Next to his photographs of 40 women who have spent time in Low Newton prison, Adrian Clarke has juxtaposed short accounts from each of how she got there. Low Newton, near Durham, built in the 1960s and 1970s, holds 360 women, including lifers. Of the 85,000 in prison, 4,400 are women.
Is there a face you can call a prison face, as some see in a single mother a pram face? Most look puffy, pale, older than their years and above all tired. Some look scared, a few defiant, none happy. Dazed and confused would cover them. Some are pictured with china figurines, cherubs embracing, or one of those dancing flowers — things that would be ‘nice’, if they weren’t in such a mess.
It is not easy to guess the women’s stories from their portraits. One of the most charming looking, Patricia, says:
When I was 28, I persuaded an old man to let me into his house so I could use the toilet, but once I was inside I demanded money off him. When he refused to give me what I wanted — looking back, I don’t think he had any money —I stabbed him in the eye with a pair of scissors. I was given a six-year sentence.
Drugs are almost without exception part of the story. It is not, of course, for using them that the women are imprisoned, but for stealing, sometimes with violence, to buy them. One woman found jail so secure that she didn’t feel the need for drugs; another learnt to use a new kind of drug there. One has been on the prescribed heroin-substitute methadone for 13 years. ‘Someone should perhaps have put more pressure on me to get off it,’ she says, adding helplessly: ‘But there again, maybe that would just have led to more chaos.’
Behind the drugs lie dark memories. ‘My dad was a drinker and he’s been in prison for drugs offences’, says Michelle Simms (pictured), first sentenced for robbery aged 15. ‘He used to beat up my mum. It was to block out my bad memories that I used drugs.’ She stole and prostituted herself, but at least in prison ‘I could talk to people who understood what I felt. There was nothing in there, though, that was going to help me once I came out.’
Adrian Clarke has portrayed the unhappier survivors of the decaying north-east in previous collections, always full-on in muted colour. He is to Teesside what a more cheerful Henry Mayhew was to the London poor.

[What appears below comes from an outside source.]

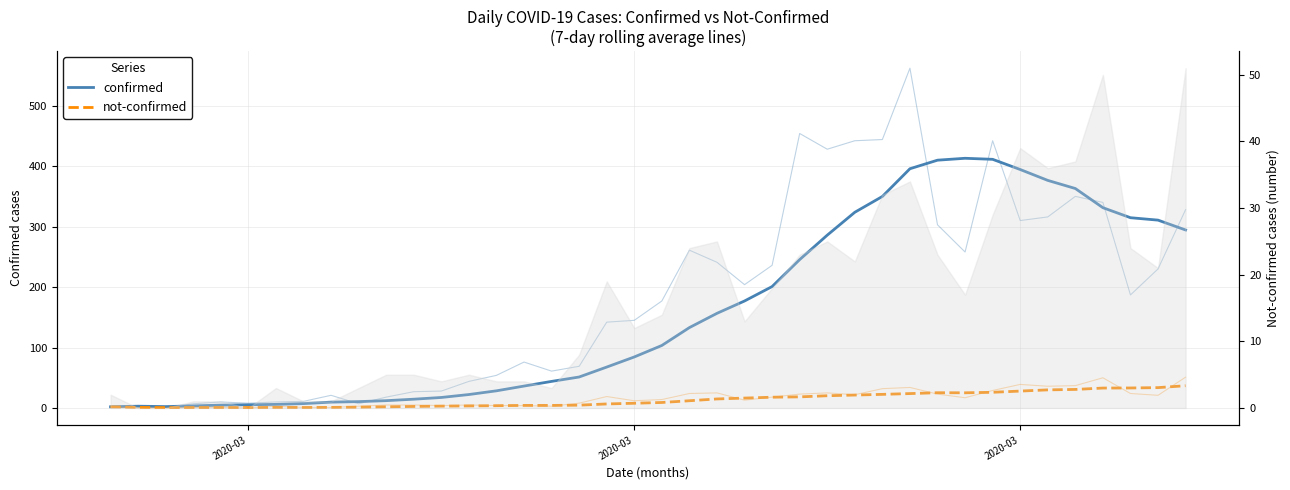

True or false: confirmed has more than 2 interior local peaks.

False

To get off the road that leads back to Low Newton these women need stable work and boyfriends who are not on drugs, or violent, or child-abusers. They’ll be lucky. Some see the moral demands too:
I have a friend called Bertie [says Christine]. No one else can see him but he’s as real to me as anyone else in my life. He sits beside me and he tells me to stop drinking and sort my life out. I’ve failed Bertie more than I’ve pleased him.